Paloma Andrade era uma mulher alta mesmo sem salto. Ela tinha um corte chanel preto azulado charmoso, com uma franja curta que lhe dava um ar jovem. As bochechas dela estavam pintadas de vermelho pelo blush, mas Anis tinha visto ela se abanar quando Bird lhe deu bom dia.

Kai cutucou o ombro de Anis, sorrindo para ela, aproveitando que as câmeras estavam focadas nas apresentadoras.

– Está nervosa?

– Estou irritada, mas quero ter classe - Anis fingiu jogar o cabelo para trás. Kai riu da atitude dela. - É difícil debater quando se liga ao vivo para a autora do livro que eu critiquei.

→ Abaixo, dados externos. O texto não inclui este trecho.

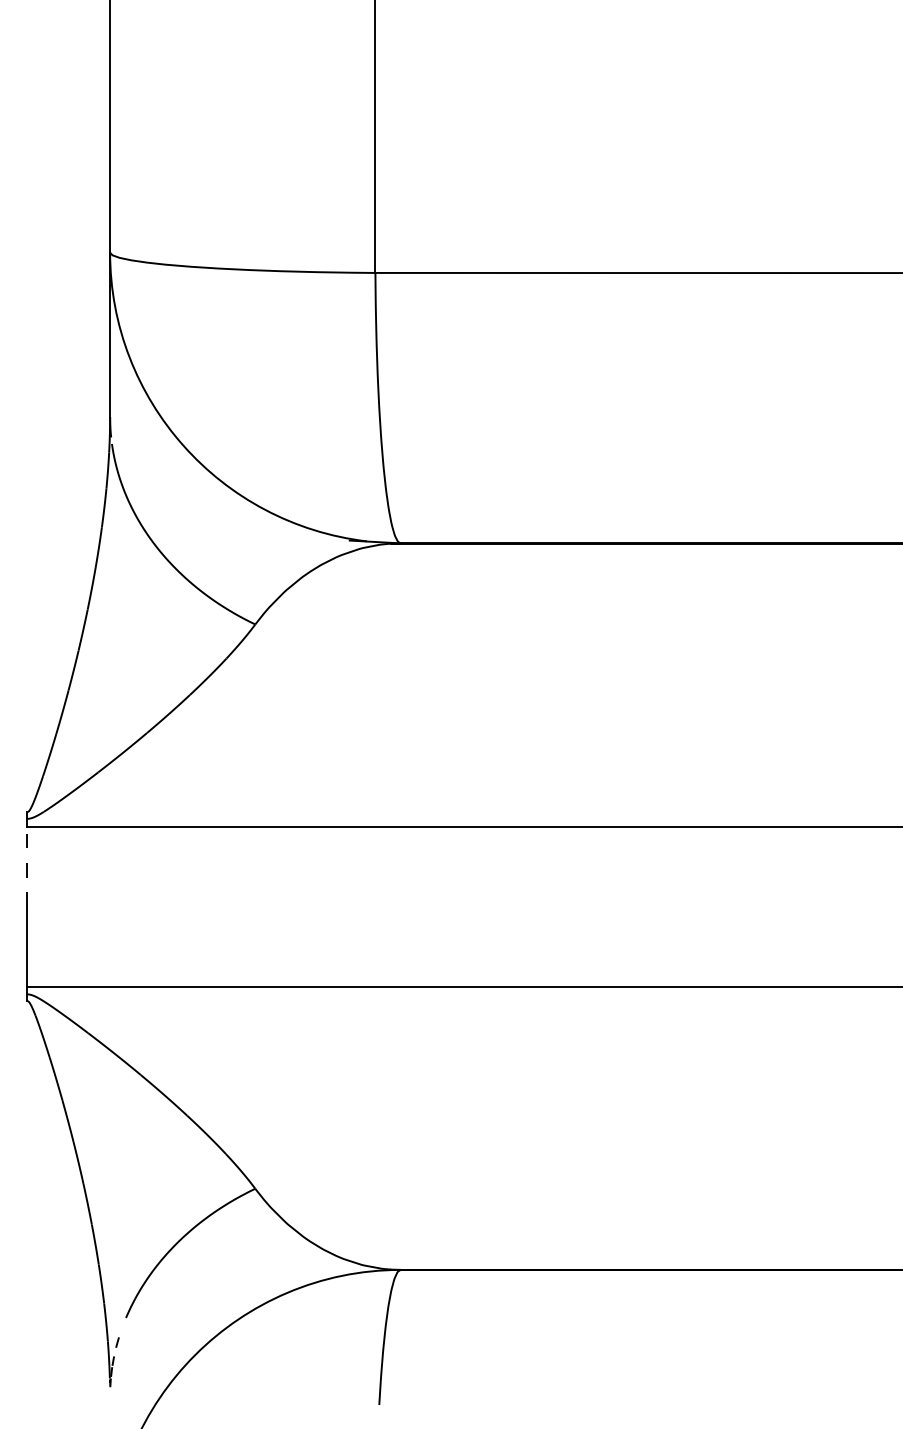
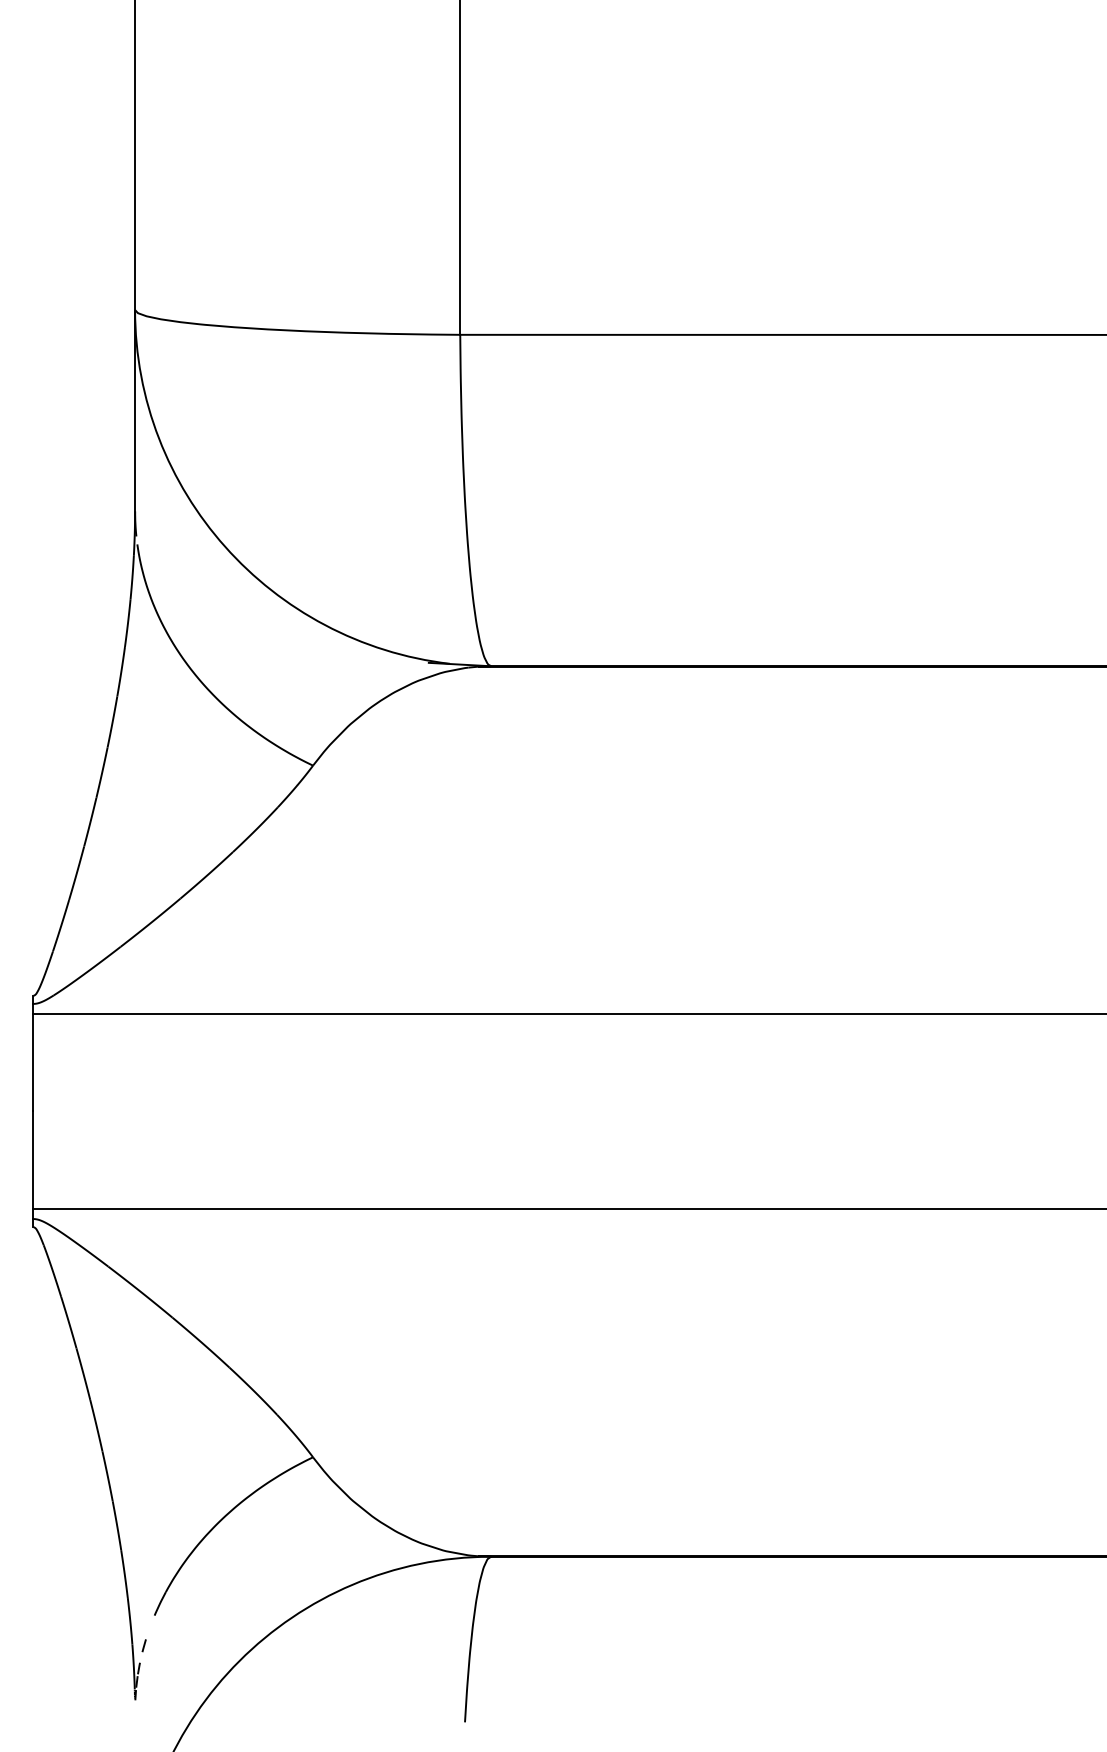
line: (27, 866) -> (33, 1062), dashed -> solid

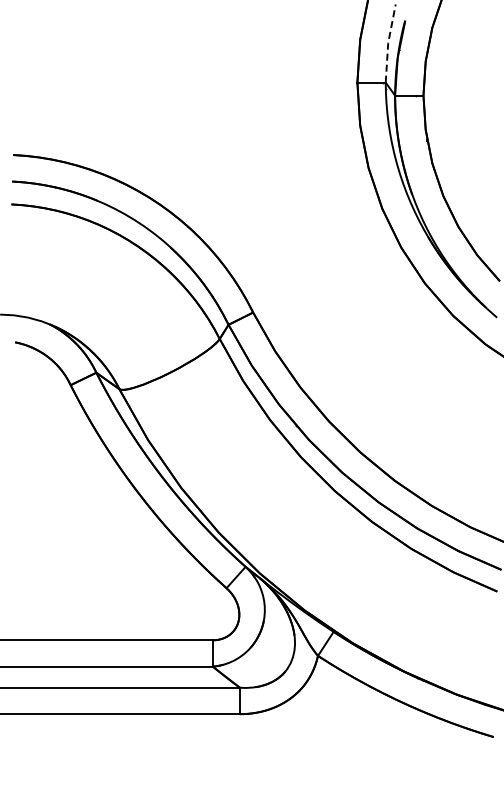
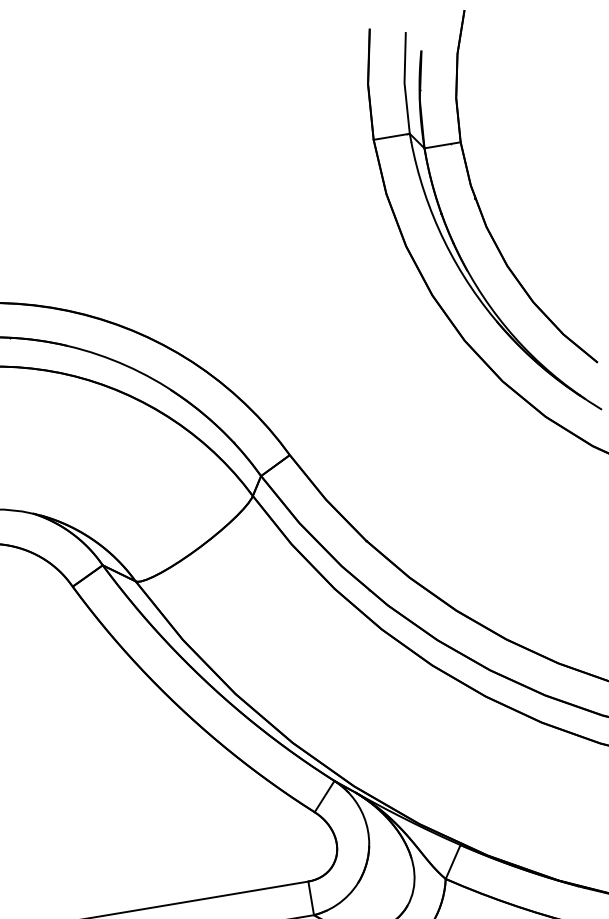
line: (388, 43) -> (404, 83), dashed -> solid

– Você odeia mesmo o estilo? - Andressa estava de braços cruzados, tentando conversar de forma amigável com Anis e Kai desde o primeiro intervalo. - Acha que romances com cenas adultas são um desperdício?

– Eu acho que existe um público - Anis suspirou. - Entenda, eu sou muito fã de alguns bons livros em que cenas de sexo estão presentes. Recentemente eu li "De férias com você" e achei muito bom, mesmo com uma cena de sexo.

– Então qual é a sua batalha aqui?

– Querer direitos - Anis suspirou de novo, coçou a cabeça e tentou forçar um sorriso. - Não é como se fosse inveja, mas é um tipo de ofensa que não consigo controlar. Eu passei a minha vida escrevendo, lendo livros bons de verdade. Estudei todos os clássicos, cursei sete idiomas diferentes. Algumas vezes fazendo dois ao mesmo tempo. Fora as oficinas de escrita, os cursos de literatura, as aulas particulares... Eu fico cansada de lutar tanto contra a maré.

– Então por que você só não escreve livros sobre sexo? - Bird se aproximou do trio, cruzando os braços e tentando falar de uma forma rápida e fluida. Ser o único não nativo do idioma estava deixando-o tenso.

– Porque escrever sobre isso é fácil - Anis apertou os lábios em um traço. - Não é que eu não entenda o apelo que a coisa toda tem, mas eu fico revoltada de ver como o sexo tem sido comercializado. As comunidades cristãs pregando que não devemos ensinar educação sexual, mas a maior parte dos seus fiéis vive em áreas vulneráveis, onde as crianças não são protegidas com a mesma facilidade que os filhos de ricos. E não quero dizer que ricos não podem sofrer abuso, assédio ou algo assim. Mas a questão é que já temos o sexo muito naturalizado na nossa cultura.

– Entendo o que quer dizer - Kai cruzou os braços, mudou o peso do corpo para uma perna e suspirou. - As diferentes culturas estão finalmente se conectando graças à tecnologia e à internet, mas a realidade é que apesar de nossas pautas sociais estarem anos luz avançadas em relação a outros países, o Brasil sempre se torna o foco mundial do comércio sexual.

– E somos o país que mais mata trans, e também estamos em cima entre os países com maiores índices de estupro de menores e de vulneráveis. Todos acham que, se não vivemos com macacos, estamos aqui para servir.

– Especialmente em turismo sexual - Andressa pareceu ponderar. - Eu entendo o que quer dizer, mas existe um público por aí, um público que ficou carente de conteúdo sexual feito por mulheres e para mulheres. Não podemos ver isso como um tipo de emparedamento da sexualidade feminina?